The Supreme Court delivered a landmark ruling this week which struck down affirmative action programs at Harvard and the University of North Carolina, effectively eliminating race as a key factor in the admissions process. As a college counselor and woman of color, I have many thoughts about this ruling. Candidly, I’m torn.
It may be helpful to begin by exploring the premise of affirmative action. Since 1969, through both voluntary practices and government policies, higher education has worked to “build classes” that mirror the world, particularly as it pertains to race, bringing opportunities to historically marginalized populations. The premise is sound: there is a benefit for all to having students connect with others that don’t look and think like they do. This connection and interchange leads to teaching moments that create a well-rounded, globally-minded individual.
On many levels, affirmative action accomplished its aim: It brought diversity – particularly racial diversity – onto college campuses across the country, particularly within more selective college environments, where admissions offices sought to level the playing field in terms of access to higher education.

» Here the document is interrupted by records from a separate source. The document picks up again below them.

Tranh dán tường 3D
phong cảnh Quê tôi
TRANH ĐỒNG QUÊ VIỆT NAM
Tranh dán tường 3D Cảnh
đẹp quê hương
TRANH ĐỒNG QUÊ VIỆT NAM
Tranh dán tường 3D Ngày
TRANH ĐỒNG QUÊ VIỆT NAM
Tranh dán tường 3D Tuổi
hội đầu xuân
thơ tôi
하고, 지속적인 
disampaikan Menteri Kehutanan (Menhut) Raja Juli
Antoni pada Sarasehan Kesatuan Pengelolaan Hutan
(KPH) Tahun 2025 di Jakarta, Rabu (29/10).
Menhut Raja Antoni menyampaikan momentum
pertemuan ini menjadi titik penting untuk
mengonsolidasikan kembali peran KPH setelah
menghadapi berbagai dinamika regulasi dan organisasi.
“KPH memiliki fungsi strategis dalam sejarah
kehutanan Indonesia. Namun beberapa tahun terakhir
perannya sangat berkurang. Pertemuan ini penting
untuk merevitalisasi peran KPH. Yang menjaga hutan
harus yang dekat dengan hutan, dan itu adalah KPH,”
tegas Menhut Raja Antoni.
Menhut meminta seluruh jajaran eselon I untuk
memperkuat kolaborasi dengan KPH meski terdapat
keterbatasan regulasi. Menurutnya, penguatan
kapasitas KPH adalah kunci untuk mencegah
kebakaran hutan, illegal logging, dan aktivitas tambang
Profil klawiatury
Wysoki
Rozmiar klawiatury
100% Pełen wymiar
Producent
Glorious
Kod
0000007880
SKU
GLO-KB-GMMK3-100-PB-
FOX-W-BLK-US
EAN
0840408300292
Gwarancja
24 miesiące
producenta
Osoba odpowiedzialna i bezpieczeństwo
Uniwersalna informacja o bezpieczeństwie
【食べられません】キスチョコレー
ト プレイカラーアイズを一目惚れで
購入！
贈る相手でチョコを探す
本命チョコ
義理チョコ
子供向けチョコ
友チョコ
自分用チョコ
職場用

So where’s the opportunity? The word “diversity” is no longer restricted to race as it was in the 1970’s. Diversity now includes gender, age, sexuality, and socioeconomic realities. The University of Pennsylvania describes diversity in terms of “lived experiences“, and I think that’s apt. It would be narrow-minded of us to consider diversity in terms of race alone. While on the surface the Supreme Court ruling may seem like bad news to many, I am hopeful that it offers us the opportunity to consider diversity on a much broader, more inclusive level.
Practically, I don’t think this will change very much about the college admissions process. There are so many factors an admissions office considers when evaluating applicants which extend far beyond race. Schools will still need elite athletes. Another school may need an oboe player to fill a chair. Colleges might need 50 more students who want to be humanities majors to round out their department. For those who have belabored race’s role in the admissions process as a result of affirmative action: colleges are often recruiting to fill a need, which is why the highest academically performing student doesn’t always get accepted.
My advice is for students to work toward a school that will propel them to be the best version of themselves, and that can happen anywhere, whether it’s Merrimack College or Harvard University. We need to avoid getting caught up in the brand value of a particular college’s name. There are tremendously successful people everywhere. How many amazing business leaders, politicians and scholars have graduated from the University of Maryland, Ohio State or from Indiana University? Where you go does not define you. Where you go might offer you a nice network, but my best advice in finding a good college fit is to consider what’s best for each individual student.
On a personal level, my thoughts about the benefits of affirmative action are simple: I want my children to connect with students from all over the world. I want them to be exposed to those from every socioeconomic strata, and from every race, culture, gender and sexual orientation possible. Why? Because I want them to understand what the world looks like so they are better prepared to navigate life. It makes me sad to think that historically marginalized populations feel that access to a level playing field has been lost.
How can we make lemonade out of lemons, so to speak? Instead of seeing this ruling as a victory or loss, let us try to figure out a solution that will make the world, learning communities and future working communities as open, impactful and educational as we can, by finding the right schools for our kids. We need to build a new structure on which to continue to celebrate different lived experiences, whether historically marginalized or not, and continue working toward ensuring that a celebration of diversity and opportunity through a truly holistic admissions process remains a goal for us and for future generations.
Christine Chapman is the founder of Chapman Education, based in Hopkinton. Since 1995, she has guided more than 3,000 students and families through the private school and college admissions processes. She works closely with students and their families to help them secure the best educational fit.